(Bloomberg) – Taiwan Semiconductor Manufacturing Co., Taiwan’s largest company and producer of chips for companies like Apple Inc., rose as much as 10% intraday on Monday, extending a recovery of more than $ 160 billion since March. .
The most prominent driver for renewed enthusiasm came from Intel Corp.’s warning last week that its first 7-nanometer chips will go on sale a year ahead of schedule and the company could potentially run out of production, most likely. make him the leader of the TSMC foundry. A report on Monday suggested that Intel had placed orders with TSMC for 180,000 6nm chip units by 2021.
Read more: Intel sinks as it weighs manufacturing chip output
TSMC is among the few companies to have resisted the coronavirus outbreak without suffering a serious slowdown in business. Long-term investments in fifth-generation wireless technology and high-performance computing by its customers have maintained order volumes, and even the company has increased its outlook for 2020 and expects capital expenditures to rise to $ 17 billion.

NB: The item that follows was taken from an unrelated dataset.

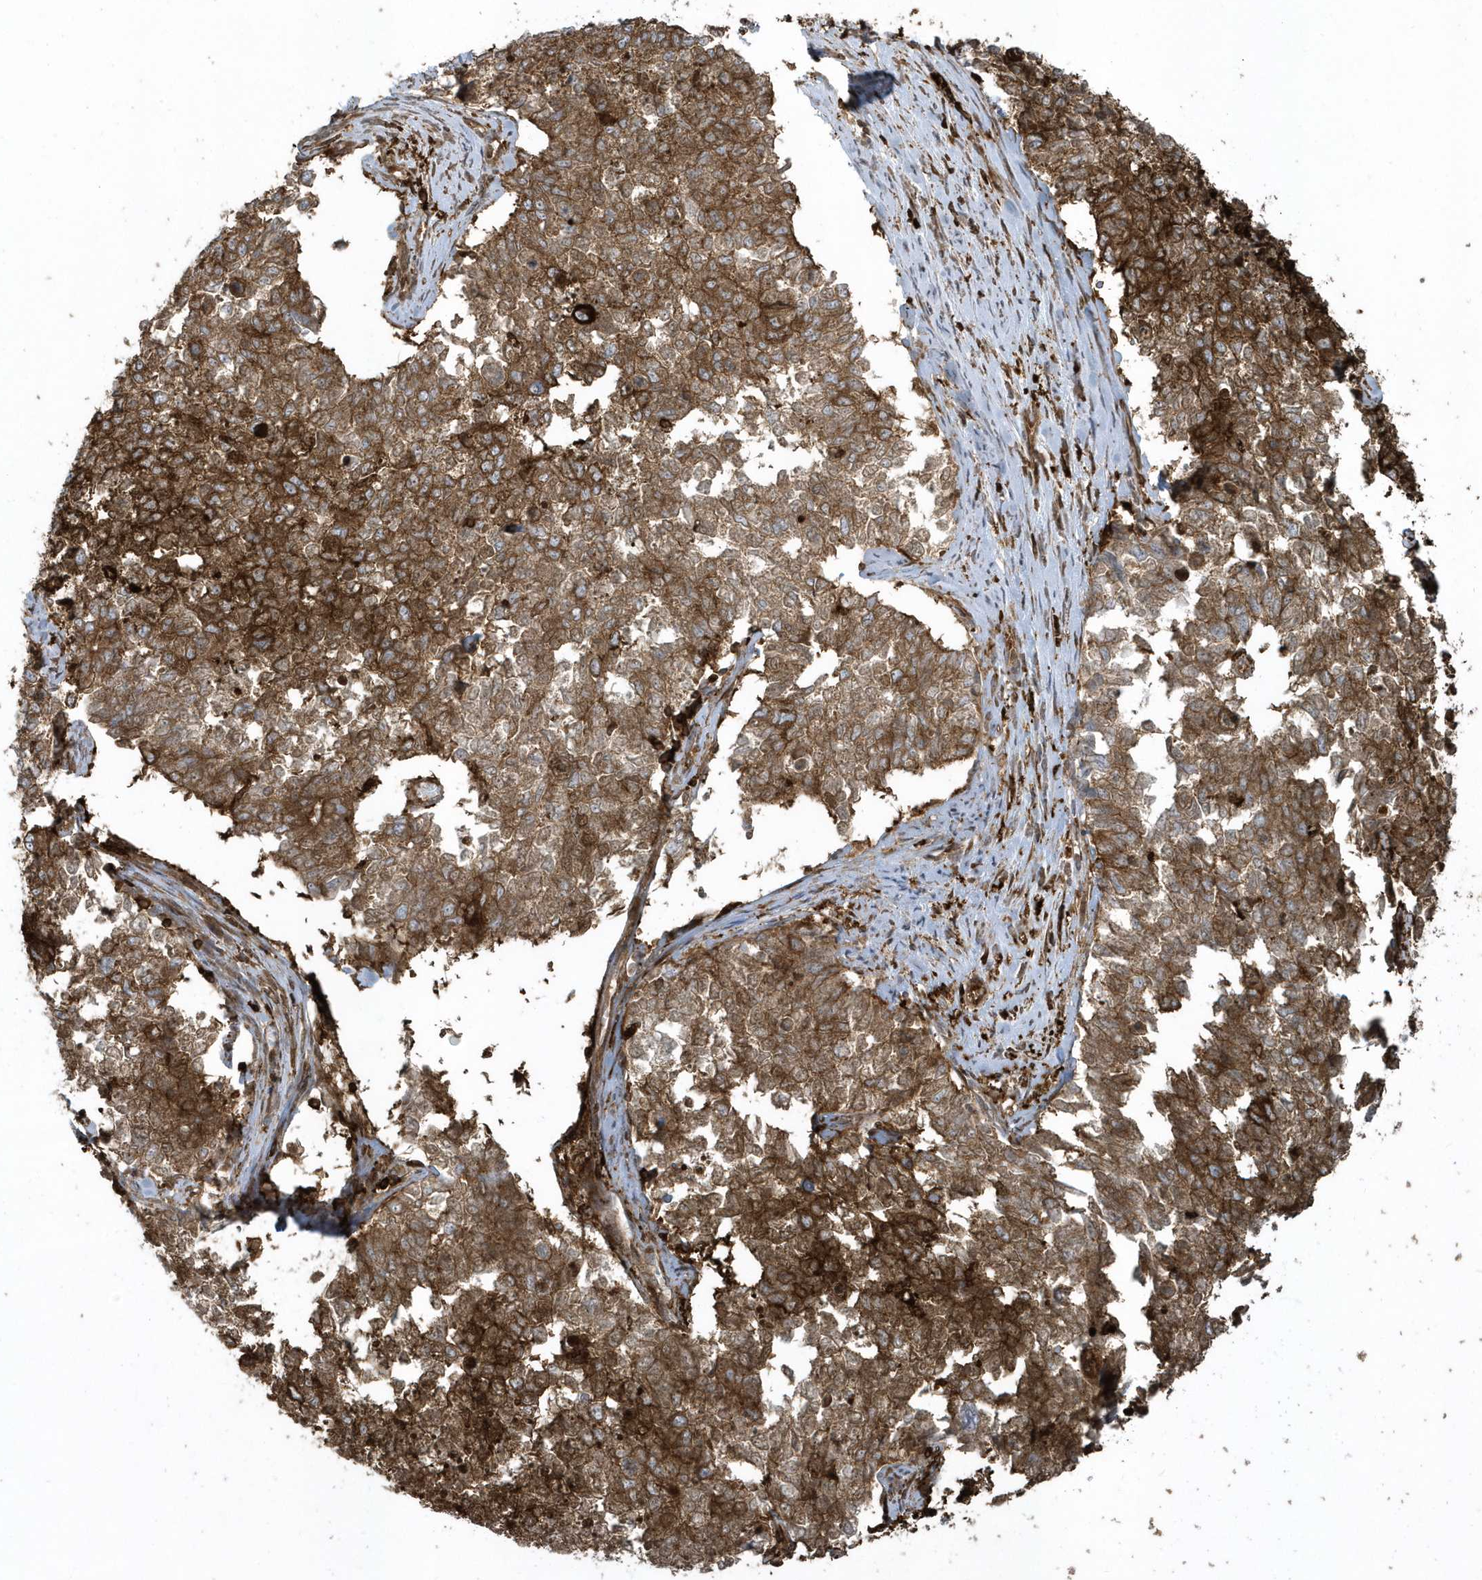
{"staining": {"intensity": "moderate", "quantity": ">75%", "location": "cytoplasmic/membranous"}, "tissue": "cervical cancer", "cell_type": "Tumor cells", "image_type": "cancer", "snomed": [{"axis": "morphology", "description": "Squamous cell carcinoma, NOS"}, {"axis": "topography", "description": "Cervix"}], "caption": "High-power microscopy captured an immunohistochemistry photomicrograph of cervical cancer, revealing moderate cytoplasmic/membranous positivity in about >75% of tumor cells. The protein is stained brown, and the nuclei are stained in blue (DAB (3,3'-diaminobenzidine) IHC with brightfield microscopy, high magnification).", "gene": "CLCN6", "patient": {"sex": "female", "age": 63}}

Representing more than a quarter of Taiwan’s Taiex benchmark, the TSMC price rise has the index on track to close the 1990 record on Monday. Taiwan’s actions have proven resilient to both the pandemic and the China-U.S. Disputes this year. That is largely due to President Tsai Ing-wen’s administration containing the spread of the coronavirus thus far, a success that has kept the economy going.
Listed companies posted a 6% sales increase in June from a year earlier, the fastest growth since October 2018, the Taiwan Stock Exchange said on July 13.